* [AIM OF THE EXERCISE]: Your copy should contain exactly the lines from the start of the material through the line containing "- lung tumour", and no pictures.

* [SUPPLIED MATERIAL]:
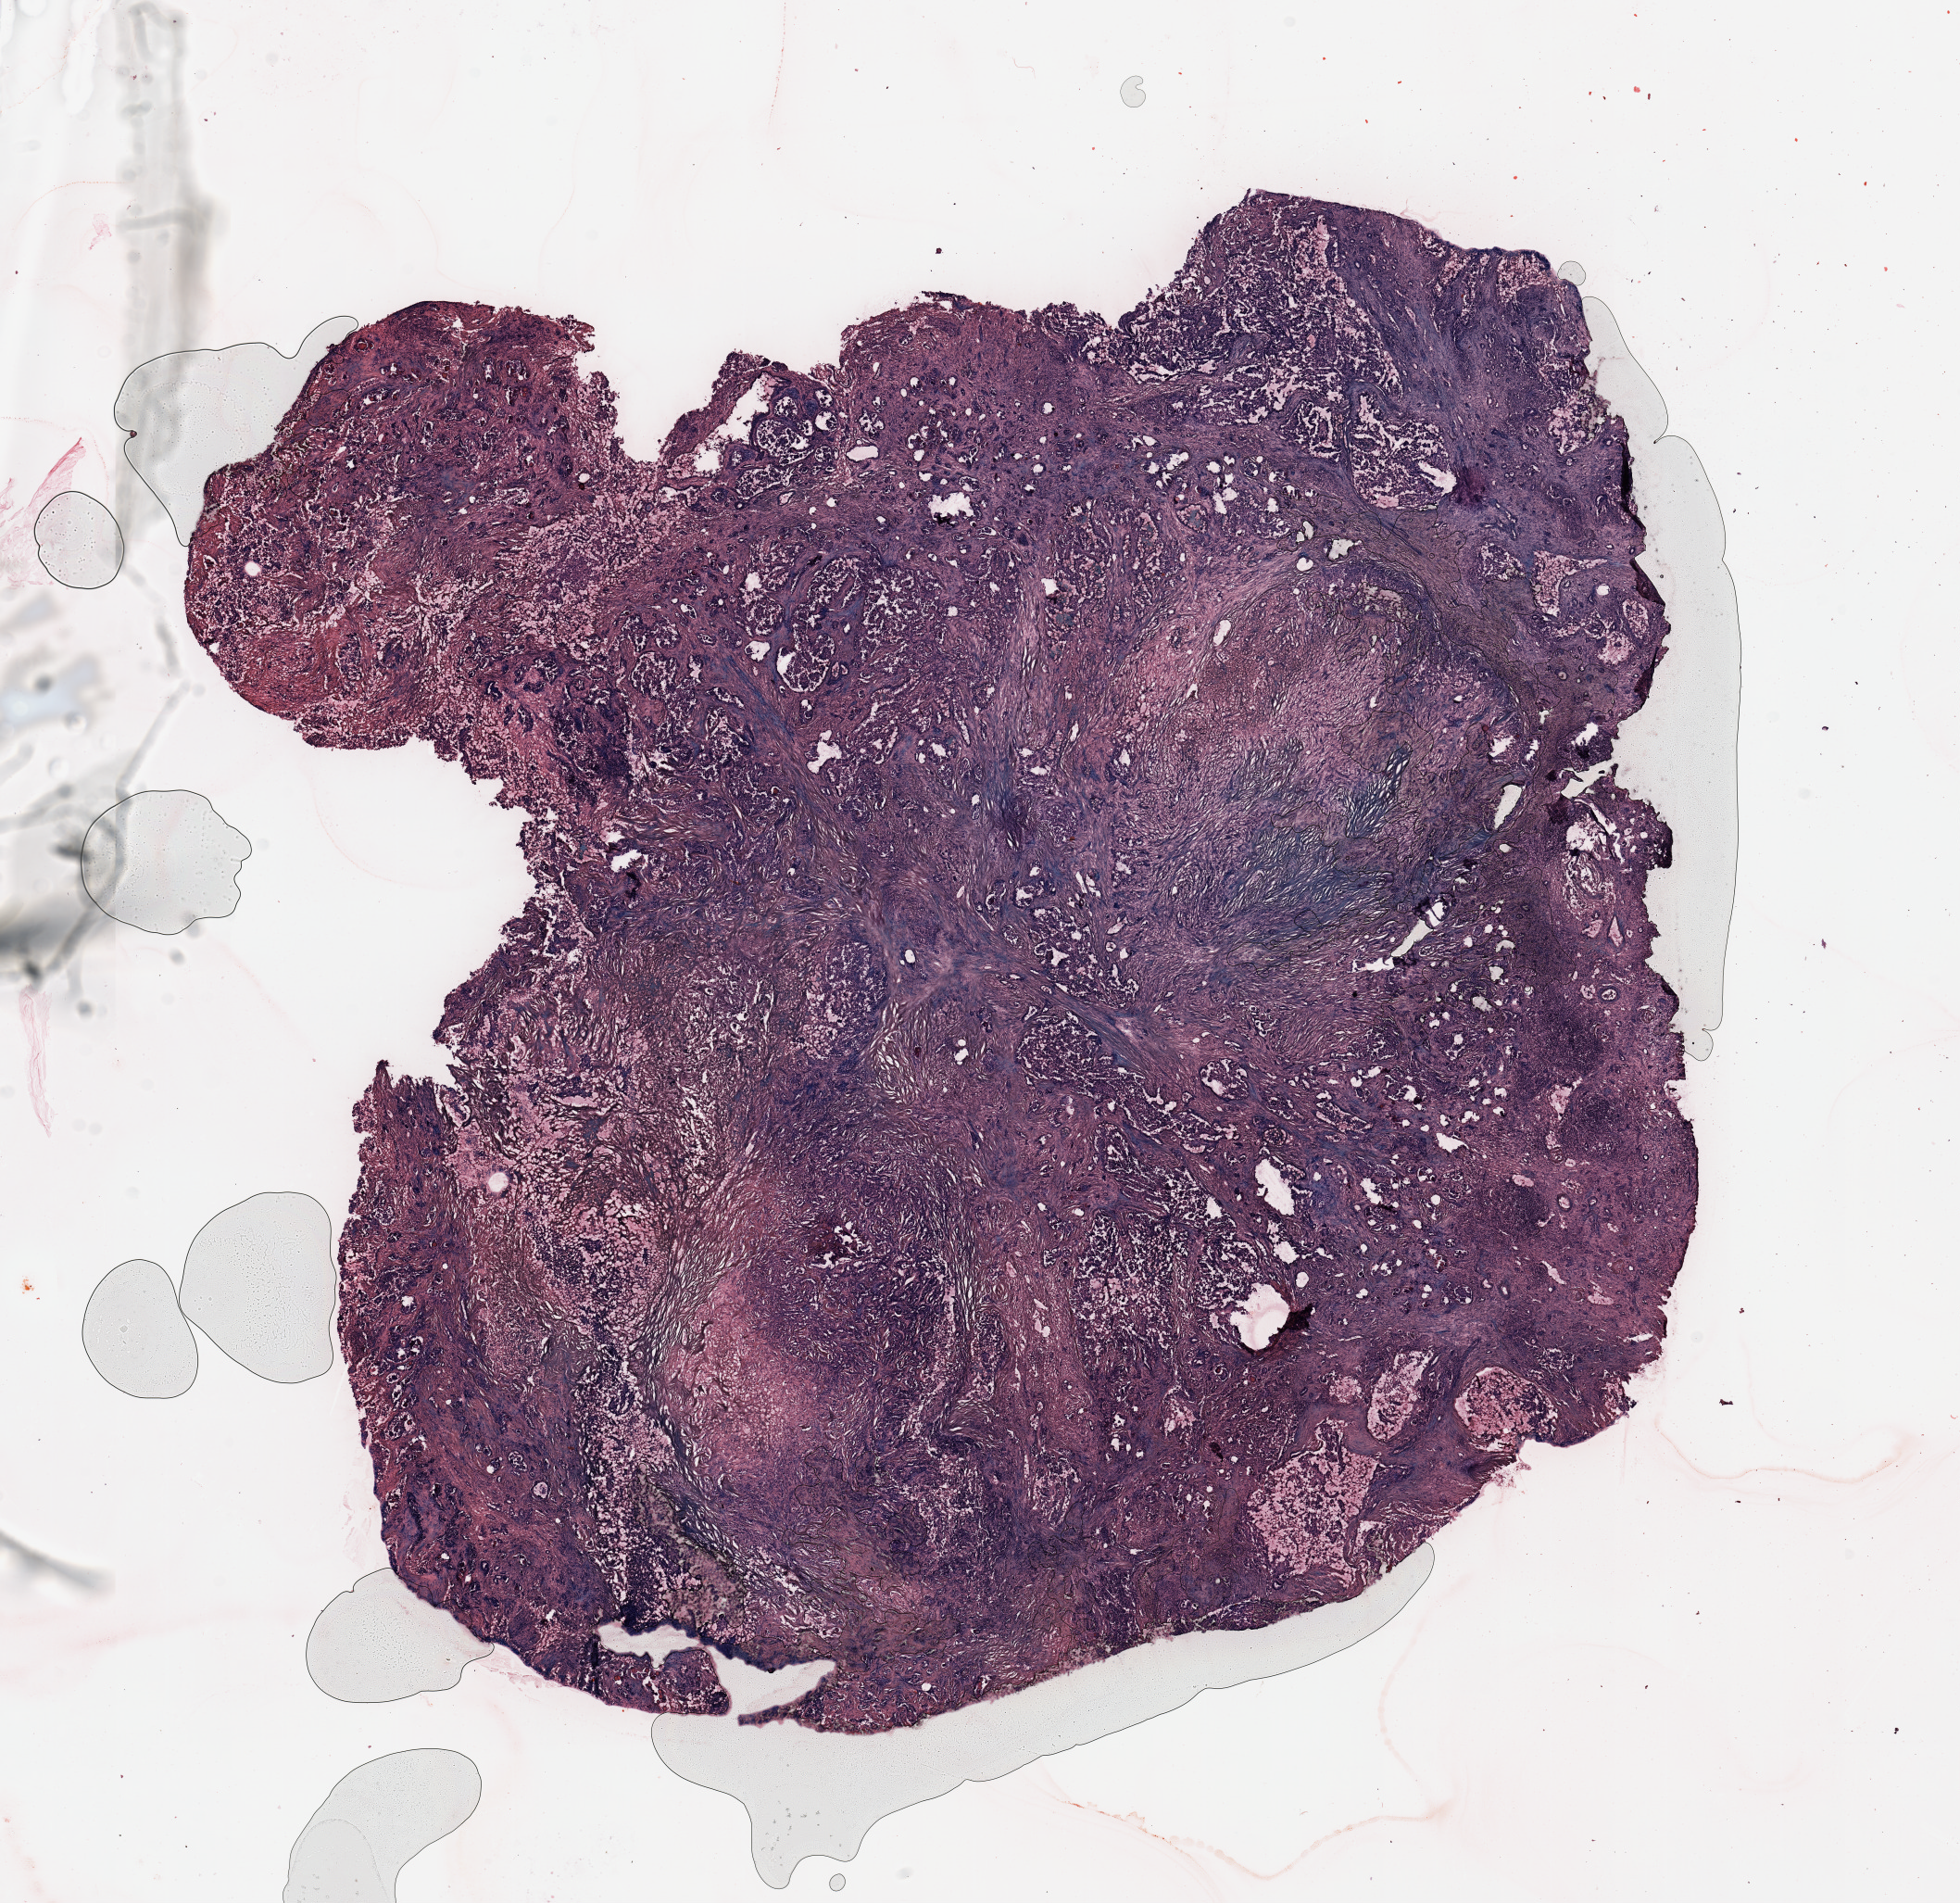
Whole-slide histology image, Hematoxylin and eosin (H&E) stained — low-resolution overview of the scanned area, about 16.7 x 16.2 mm (slide scanned at 20x). Tumour tissue sample, kidney. Patient: male, age 72 years. Histologic grade: G3 (poorly differentiated).
* AJCC pathologic stage: III
* primary tumour site (as recorded): upper pole
* histologic diagnosis: Renal cell carcinoma, NOS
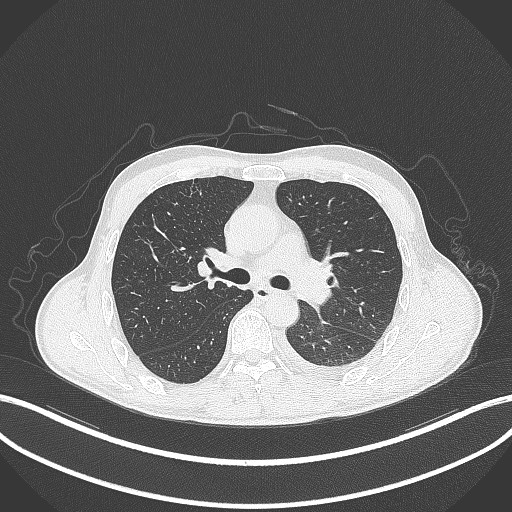
Chest CT, one axial slice; position 206 of 295 along the scan axis; reconstruction kernel B70f; lung window (W 1500 / L -600 HU); 512 × 512 image matrix, field of view 400 × 400 mm. Male patient, age 47 years. Case-level facts recorded for this patient, not image findings: clinical TNM (as recorded): T3 N1 M1c; histopathological grade: G3.
Outlined on this slice (bounding box drawn by a radiologist):
- lung tumour (recorded histology: small cell carcinoma): bounding box (x1, y1, x2, y2) in pixels: (300, 282, 332, 304)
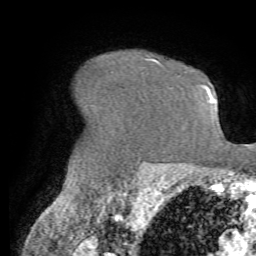
Breast MRI (dynamic contrast-enhanced), one axial slice; position 53 of 72 along the scan axis; cropped to one breast; dynamic contrast-enhanced series, time point 2 of 7 at this slice position (early post-contrast); 1.5 T; TE 4.2 ms, TR 8.7 ms; 2.2 mm slice thickness; 256 × 256 image matrix. Female patient.
Structures marked on this image (semi-automatically segmented with operator editing):
- enhancing-tissue mask used for the functional tumour volume (all voxels passing the contrast-enhancement thresholds inside the analysis volume; usually the tumour): box from (x=144, y=56) to (x=163, y=65) px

* [RESPONSE TO THE EXERCISE]:
Whole-slide histology image, Hematoxylin and eosin (H&E) stained — low-resolution overview of the scanned area, about 16.7 x 16.2 mm (slide scanned at 20x). Tumour tissue sample, kidney. Patient: male, age 72 years. Histologic grade: G3 (poorly differentiated).
* AJCC pathologic stage: III
* primary tumour site (as recorded): upper pole
* histologic diagnosis: Renal cell carcinoma, NOS
Chest CT, one axial slice; position 206 of 295 along the scan axis; reconstruction kernel B70f; lung window (W 1500 / L -600 HU); 512 × 512 image matrix, field of view 400 × 400 mm. Male patient, age 47 years. Case-level facts recorded for this patient, not image findings: clinical TNM (as recorded): T3 N1 M1c; histopathological grade: G3.
Outlined on this slice (bounding box drawn by a radiologist):
- lung tumour (recorded histology: small cell carcinoma): bounding box (x1, y1, x2, y2) in pixels: (300, 282, 332, 304)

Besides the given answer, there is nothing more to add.